Dunque esiste una meta senza strada. Eppure una strada va cercata, per non finire dritti dritti in bocca al dittatore di turno, masticati come pasto. Un altro apologo, da brividi, Piccola favola, racconta la fine miserevole del topo che non riesce a cambiare percorso:
"Questi lunghi muri sfrecciano così in fretta l’un verso l’altro che io mi trovo già nell’ultima stanza, e lì all’angolo c’è la trappola in cui finirò.» «Non hai che da mutare la direzione della corsa!» disse il gatto, e se lo mangiò.”
La narrazione kafkiana, sempre visionaria e surreale, tratta della trasmutazione necessaria: osare, passare da uno stato di necessità ad uno di libertà. Quale libertà? Esiste? Come percepirla? E quale sarà l’altro percorso? Egli risponde affermativamente in poche righe, sono il punto focale di tutto il libro: la liberazione dalla solitudine sta nel fluire, nell’ abbandono al ritmo dei cavalli che trainano le carrozze per via, contemplati da una finestra:
"Saranno tuttavia i cavalli, laggiù, a trascinarselo via con sé, nel loro seguito di vetture e frastuono, e in tal modo a trascinarlo alla fine nell’armonia e nell’unità con la specie umana.”
Lampante appare l’affinità con lo sguardo contemplante di Pessoa dalla finestra spalancata sul mondo ne Il libro dell’inquietudine. Il legame umano è la "social catena" di Leopardi ne La ginestra. Per Leopardi si tratta però di una esortazione all’unione fraterna contro la natura "matrigna"; per il nostro la natura espressa dal vitalismo dei cavalli contiene in sé una dolcezza divina, l’armonia prestabilita. Kafka qui diventa addirittura stoico, nella concezione di simpatia universale.

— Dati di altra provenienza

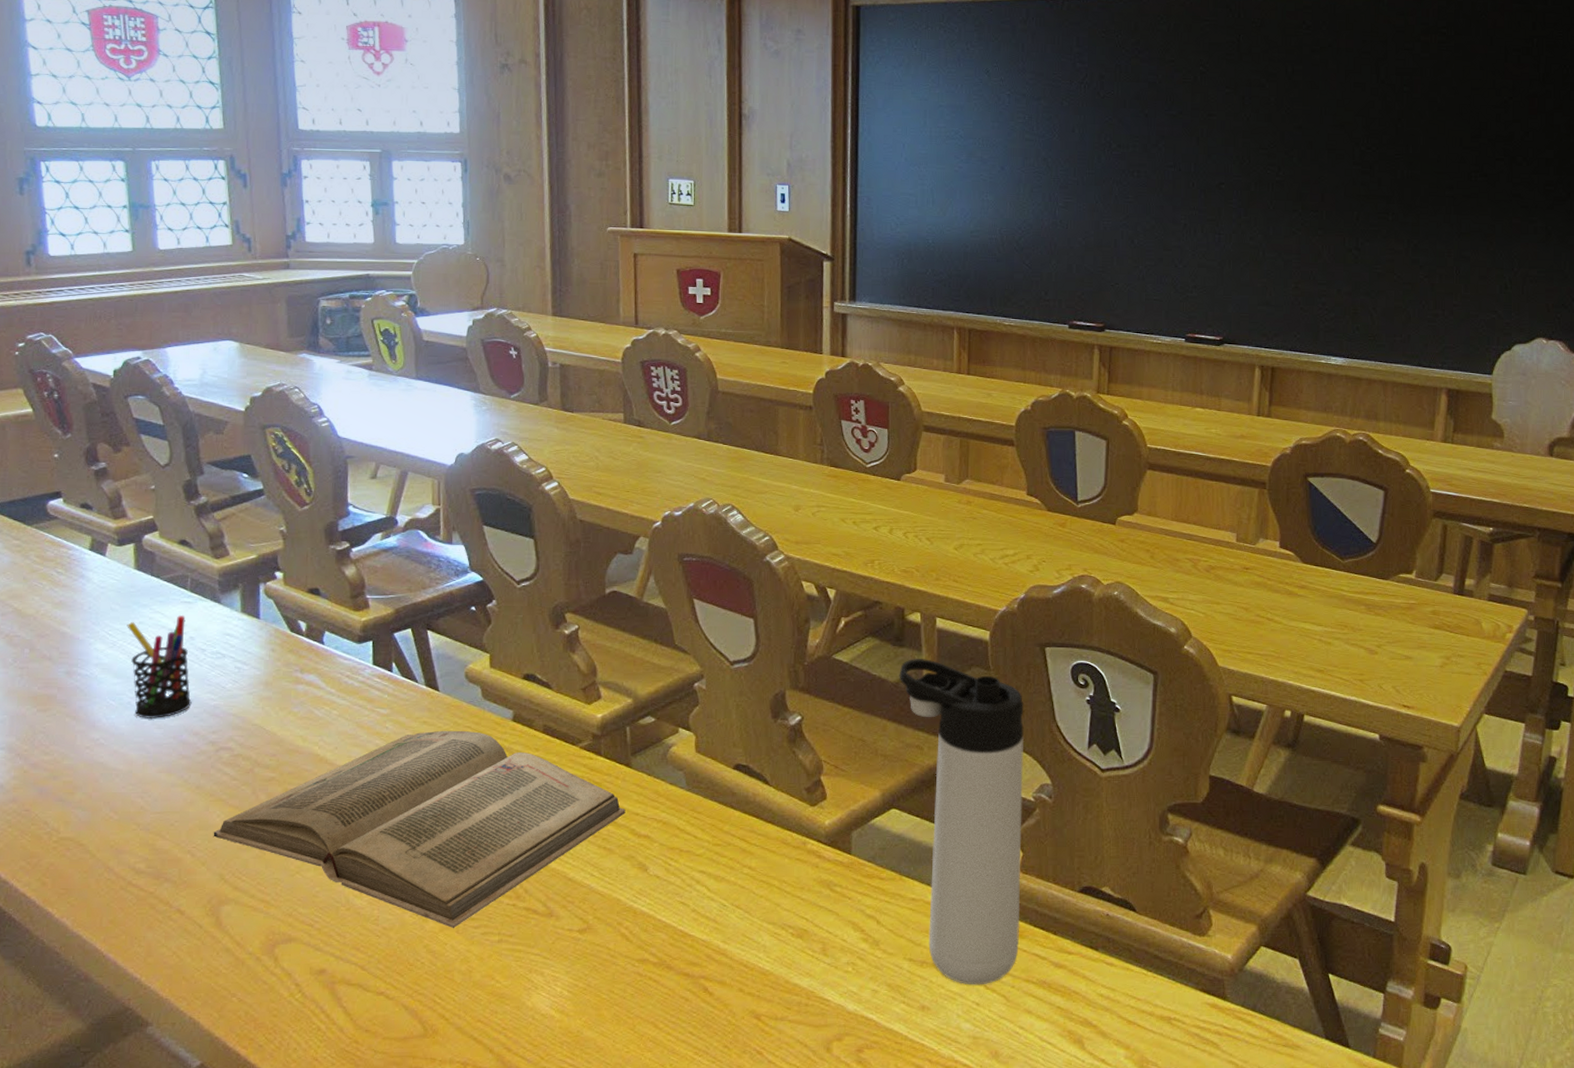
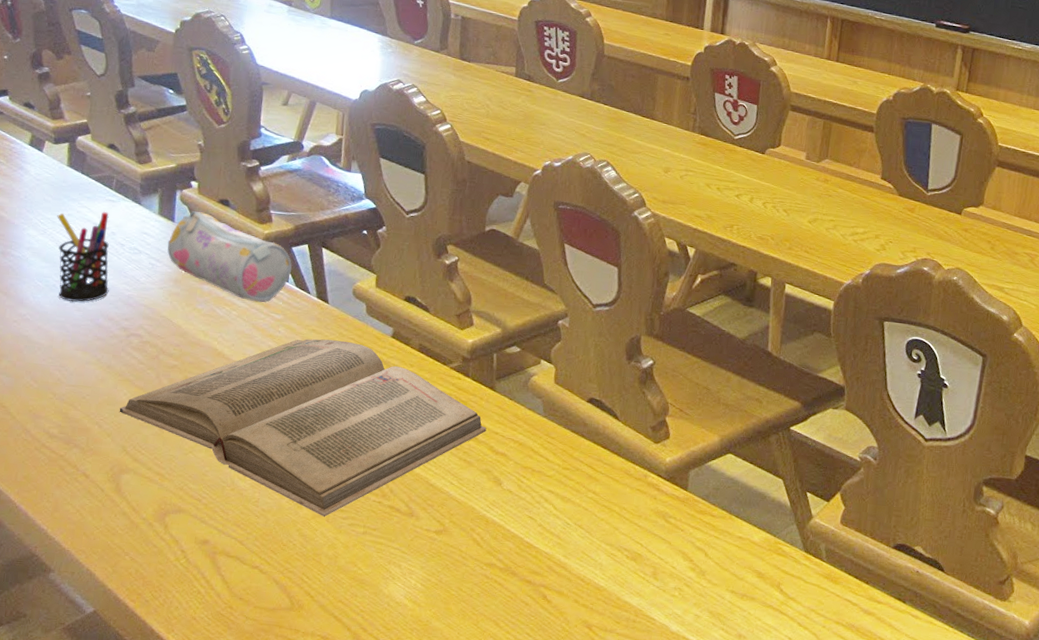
pencil case: none [254,605,395,698] -> present [167,211,292,303]
thermos bottle: present [899,659,1024,985] -> none [746,319,860,622]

Ma… esiste la possibilità, e lo sappiamo bene, che l’uomo rompa l’armonia, contravvenendo al comandamento della carità. Kafka non sarebbe Kafka se non mostrasse la natura contraddittoria della realtà. Ne Il cavaliere del secchio accade appunto questo, il male sporca il mondo: un povero sta morendo di freddo, non ha il denaro per acquistare neppure un pala di carbone; la carbonaia glielo nega, nonostante gli affari vadano a gonfie vele per lei e il carbonaio suo consorte, più umano ma succube di lei, donna virago senza cuore. Più si ha più si vorrebbe! Il povero vola in cielo con il suo secchio di carbone vuoto, per non tornare mai più. Il non ritorno è una sentenza di condanna assoluta. Il cristianesimo per lo scrittore non è un dogma o l’appartenenza a una chiesa, ma stile di vita.
I racconti sono tratti da Contemplazione (1913), Un medico di campagna (1919), Un digiunatore (1924), Racconti sparsi e postumi. Il lungo racconto incompiuto Le indagini di un cane è un inno alla libertà; termina con le seguenti parole:
"È stato l’istinto, forse, [...] ad avermi fatto stimare la libertà al di sopra di qualsiasi altra cosa. La libertà! Certo, la libertà possibile oggi è una pianta assai mingherlina. Ma è pur sempre libertà, pur sempre un tesoro che si possiede."
Un tesoro inalienabile. Sta a noi preservarlo e farlo crescere. Sono parole di luce che dissipano qualunque incubo e ossessione.